**Data**
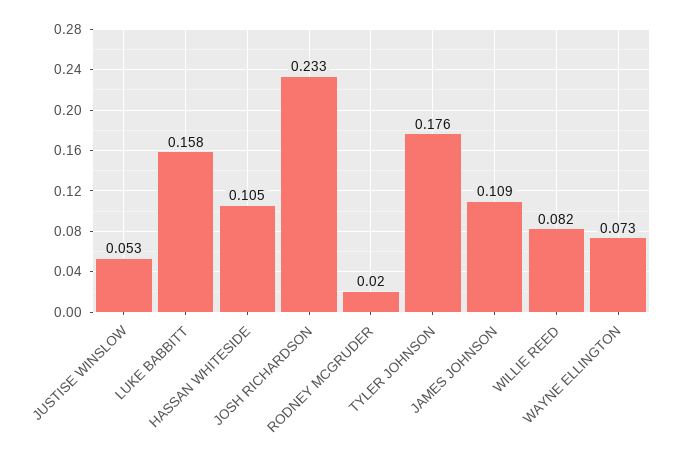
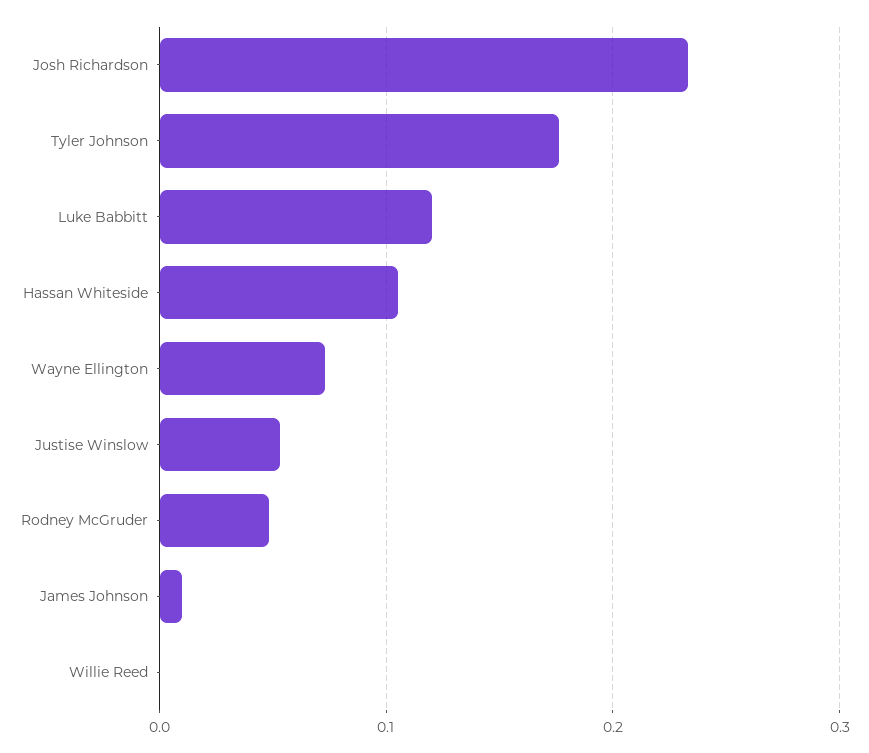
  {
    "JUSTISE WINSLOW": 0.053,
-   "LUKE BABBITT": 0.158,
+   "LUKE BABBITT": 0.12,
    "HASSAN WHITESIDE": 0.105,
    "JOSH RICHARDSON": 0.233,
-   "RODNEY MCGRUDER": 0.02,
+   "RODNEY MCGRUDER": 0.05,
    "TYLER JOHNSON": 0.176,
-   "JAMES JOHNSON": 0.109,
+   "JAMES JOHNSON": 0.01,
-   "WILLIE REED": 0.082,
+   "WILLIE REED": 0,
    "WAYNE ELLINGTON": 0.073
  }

--

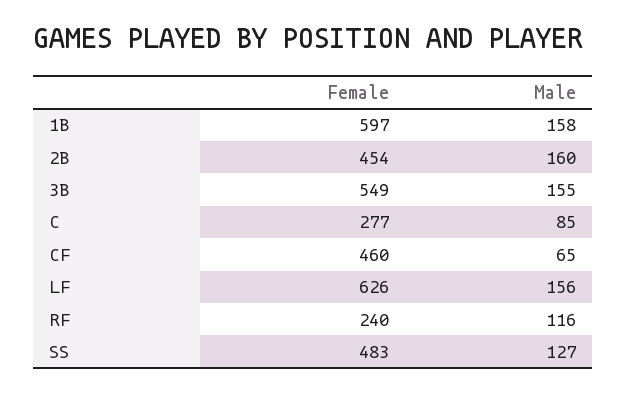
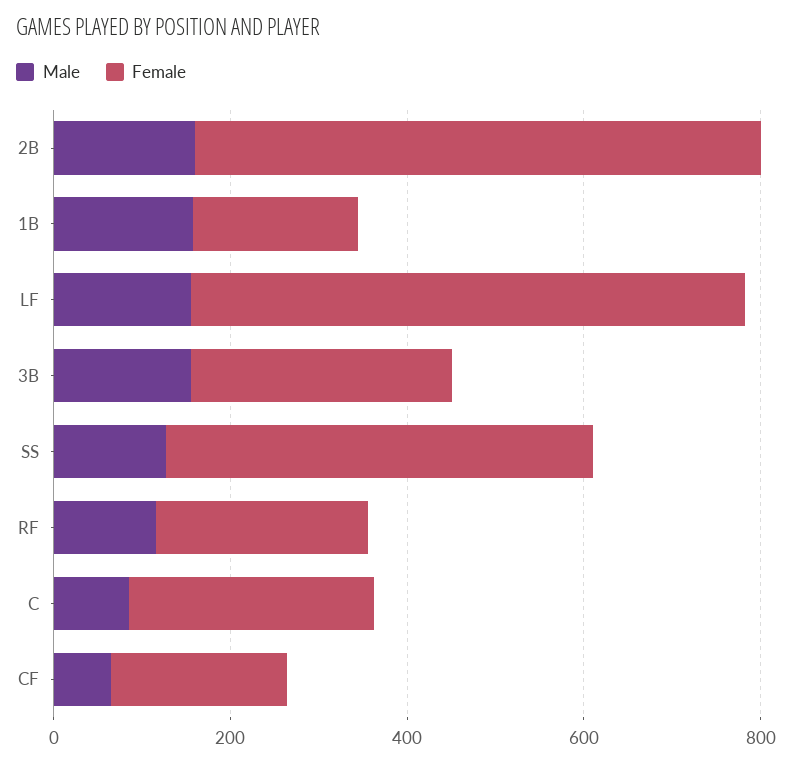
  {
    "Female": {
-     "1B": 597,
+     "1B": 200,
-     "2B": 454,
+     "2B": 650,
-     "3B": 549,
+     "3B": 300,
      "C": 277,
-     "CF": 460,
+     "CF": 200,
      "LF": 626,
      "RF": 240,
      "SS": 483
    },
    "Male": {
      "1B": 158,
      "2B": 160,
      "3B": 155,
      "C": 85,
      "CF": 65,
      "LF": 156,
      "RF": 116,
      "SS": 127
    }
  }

---

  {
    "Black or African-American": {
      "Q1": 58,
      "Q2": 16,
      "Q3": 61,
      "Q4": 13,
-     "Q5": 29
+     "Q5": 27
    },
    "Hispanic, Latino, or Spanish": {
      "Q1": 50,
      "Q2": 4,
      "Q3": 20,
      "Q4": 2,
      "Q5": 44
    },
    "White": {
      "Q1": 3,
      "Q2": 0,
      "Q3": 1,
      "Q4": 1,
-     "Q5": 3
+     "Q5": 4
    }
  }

**Task**
If a line in the records above has the word "RODNEY", copy it.

**Solution to this problem**
-   "RODNEY MCGRUDER": 0.02,
+   "RODNEY MCGRUDER": 0.05,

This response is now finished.